CIS leaders prepare for battle

From Kommersant:

The news from the CIS countries more and more sounds like reports from the battle fields. The information about the tough measures towards the “orange threat” is coming from everywhere. Byelorussia gathers the closed meeting of law enforcements which suppose to come up with new methods of fighting against revolutionary masses.

Kazakhstan adopts the law prohibiting the organization of any demonstrations after the announcement of final election results. Moscow blocks Leninsky Prospect (avenue) to let the Ours (pro-Putin political organization) to have huge anti-“orange” demonstration. The head politicians of each of these countries openly or clandestinely criticize the “color revolutions”. “Maybe somewhere the “orange revolution” is possible, but not in our country,”- parliamentarians of Moscow, Minsk and Astana repeat like some sort of mantra.

However, their actions tell a different tale. The authorities behave themselves like there is an enemy outside of the door and they are under the siege. Nobody seriously threatens them yet, but the authorities are ready for the last decisive battle.
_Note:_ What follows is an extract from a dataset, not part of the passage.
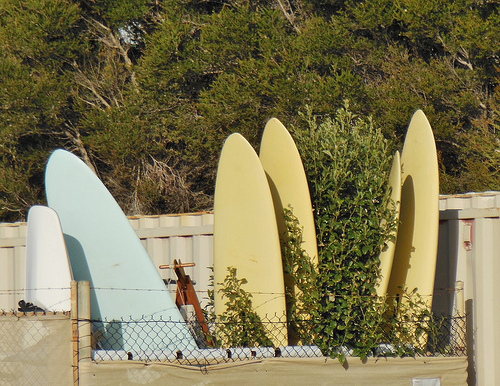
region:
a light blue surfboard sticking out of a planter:
[40, 157, 175, 367]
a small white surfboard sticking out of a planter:
[15, 205, 82, 300]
“Vladimir Putin and Nursultan Nazarbaev did not discuss the situation in Uzbekistan,” the government news agency RIA “Novosti” reported yesterday. Today Alexander Lukashenko should arrive with official visit to Kazakhstan. Does anybody believe that Lukashenko and Nazarbaev will not even mention Andijan events during their negotiations? Everyone understands that crush of the “color revolutions” is the main agenda for post-Soviet leaders. Sergei Lavrov, Russian foreign minister, assures that Andijan events have nothing to do with the “color revolutions.” For the fighters with the “orange threat” the defeat of the “akronists” is precedent showing that it is possible to fight against the revolution. It is a landmark marking the end of the “orange march.” Andijan it is like some sort of Stalingrad that renews the hope about full victory over the “orange” enemy in the nearest future. The Moscow’ words of support for Tashkent praising it for heroic fight with terrorism shows the Andijan massacre a positive example of such fight. Alledgedly Islam Karimov had shown what to do when the enemy enters the house.

There are no doubts that yesterday in Chelyabinsk and today in Astana the presidents discuss what to do with this lesson and how to use Uzbek experience. Soon Lukashenko and Nazarbaev will face election. Most likely, they will try to be ready to use Karimov’s method – do not take example from such bleeding hearts liberals like Askar Akaev and Leonid Kuchma. There is only one question to the hard-liners: Do you understand that Andijan is not over yet? The events in Uzbekistan just started and who knows what is going to be with Tashkent regime in a year or two. Will it survive the election? The bleeding hearts liberal like ex-presidents Kuchma and Shevarnadze live at least in their motherlands. Askar Akaev might come home someday. However, there is a different fate might wait for Karimov and his surrounding.